I oto – Litwinienko jest naszym agentem. Oto jego agenturalne wiadomości. Wszystko, o czym opowiada Litwinienko – to wiedza operacyjna. Zrozumiałe, że wymaga potwierdzenia. Ale on jest gotów odpowiedzieć na wszystkie pytania sądu z pełną odpowiedzialnością za każde swoje słowo. Dlatego go wysłuchałem. Rzuca na stół dziesiątki tysięcy słów, a dyktafon zapisuje je skrupulatnie z niemiecką dokładnością (Grundig). Potem ja uwalniam je i układam każde na swoje miejsce, bez niepotrzebnych detali i drobiazgów. Prawie nie zauważam, że nie zadawałem mu pytań. On wytrwale stawiał je sam. Ja po prostu byłem świadkiem na przesłuchaniu, na które podpułkownik FSB Aleksander Litwinienko wezwał samego siebie.
Informacje o książce:
Wywiad z Aleksandrem Litwinienko, człowiekiem, który pomimo wszystkich okoliczności zewnętrznych i osobistych chciał zachować godność ludzką i choć odrobinę przyzwoitości w kraju w którym jednostka nie znaczy nic, a bezkarność władzy jest nieskończona.
Dzięki lekturze wywiadu możemy poznać nowe, tragiczne fakty z działań Federalnej Służby Bezpieczeństwa, które nie pojawiają się w innych publikacjach.

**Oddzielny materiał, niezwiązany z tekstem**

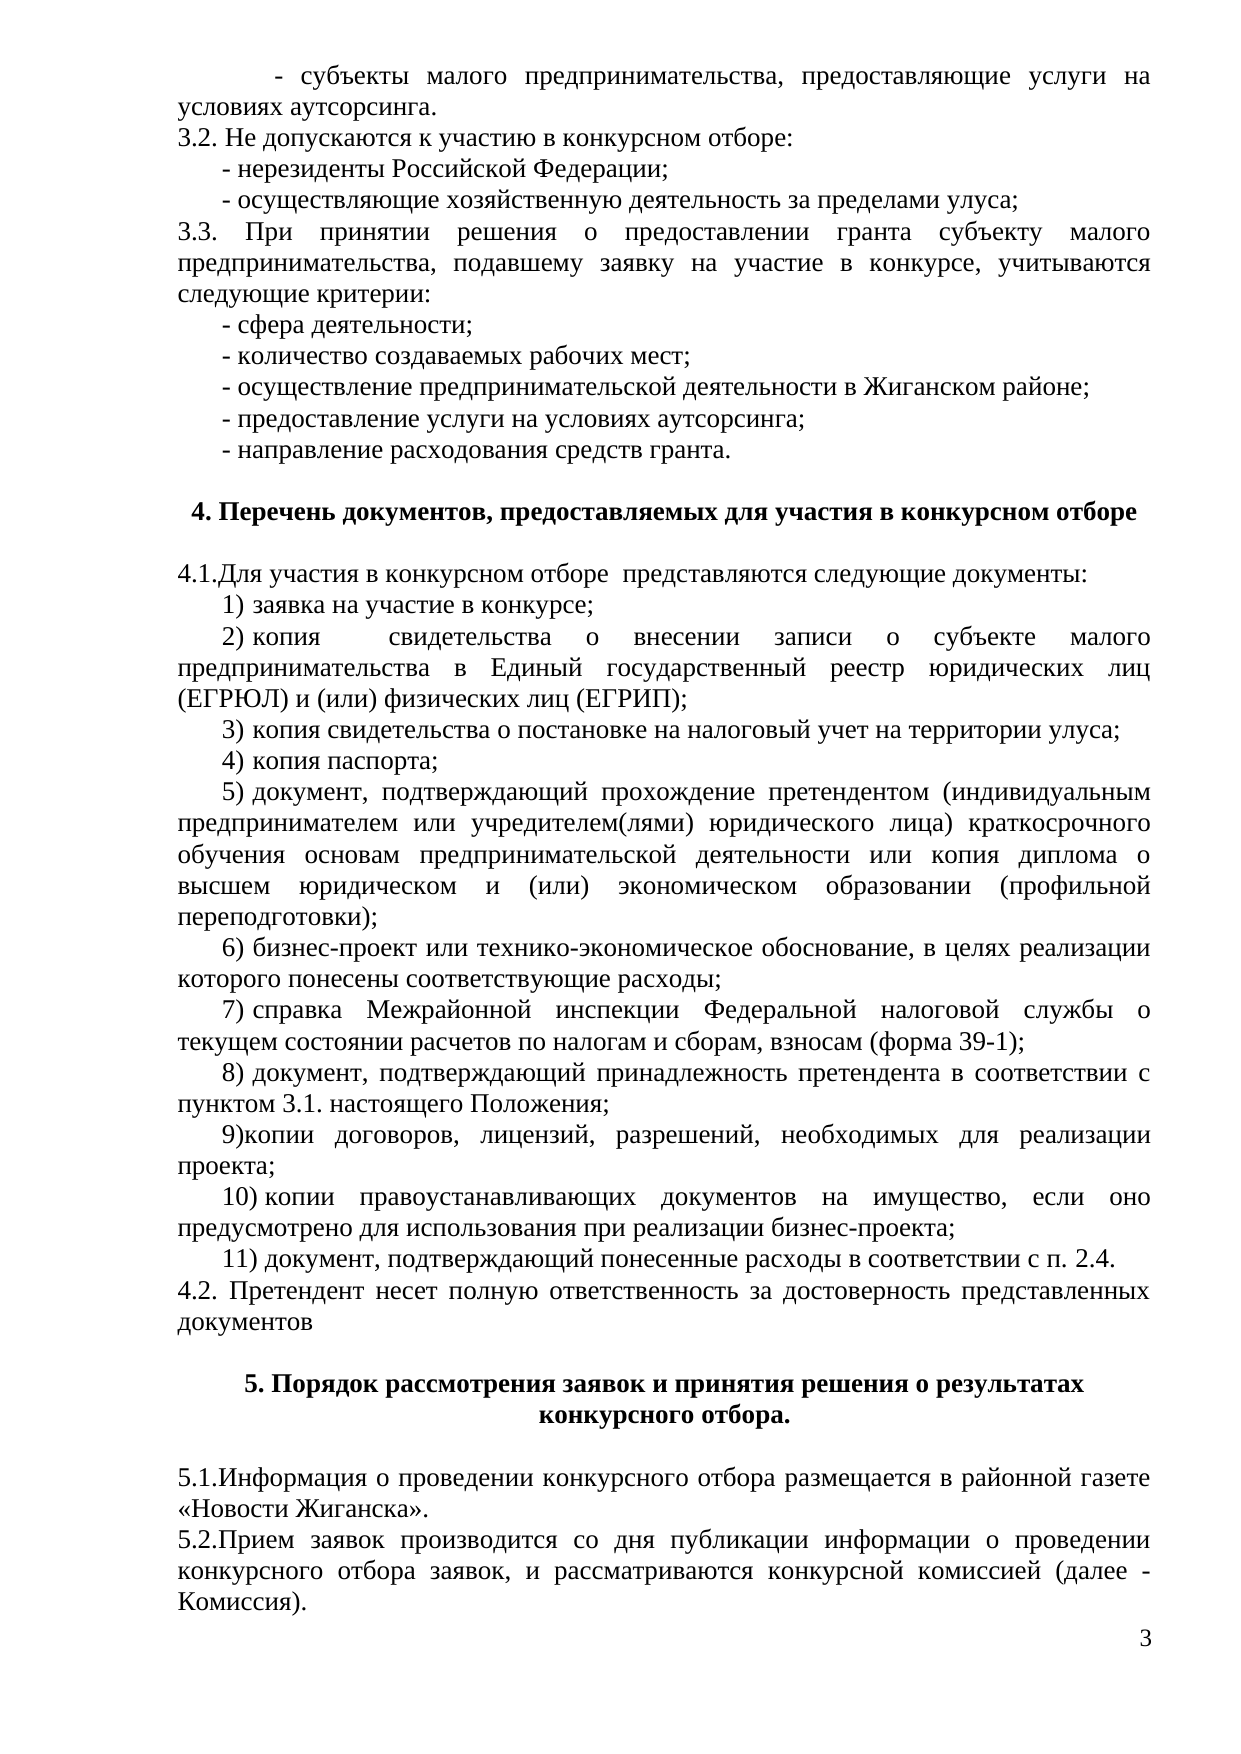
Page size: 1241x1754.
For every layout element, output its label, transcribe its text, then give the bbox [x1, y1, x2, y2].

„Przestępcy z Łubianki” oferują bezpośrednią relację największego „zdrajcy” w dotychczasowej historii Federacji Rosyjskiej. Dowiadujemy się o szczegółach zatrzymania Litwinienki, jego postępowania sądowego, drogę Litwinienki od wiernego agenta do zbuntowanego „przestępcy”. Litwinienko usprawiedliwia przy okazji swój bunt przeciwko systemowi argumentując, że to nie on zdradził, a jego zdradzono i oszukano. Poznajemy motywy jakimi się kierował oraz ideały, które musiał poświęcić w walce o zaprowadzenie sprawiedliwości w Rosji.

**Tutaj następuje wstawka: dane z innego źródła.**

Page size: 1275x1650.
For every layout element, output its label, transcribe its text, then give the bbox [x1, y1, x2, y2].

Umierając oskarżył Władimira Putina: „Może ci się uda uciszyć mnie, ale ta cisza ma swoją cenę. Pokazałeś, że jesteś tak barbarzyński i bezwzględny, jak twierdzą twoi najbardziej wrodzy krytycy. Okrzyki protestu z całego świata będą dźwięczeć w pańskich uszach, panie Putin, przez resztę pańskiego życia. Oby Bóg wybaczył ci to, co zrobiłeś”.
Premiera: 2.09.2014
Tytuł oryginału: Łubianskaja priestupnaja gruppirowka
Przekład: Anna Kühn
Liczba stron: 304,
(105)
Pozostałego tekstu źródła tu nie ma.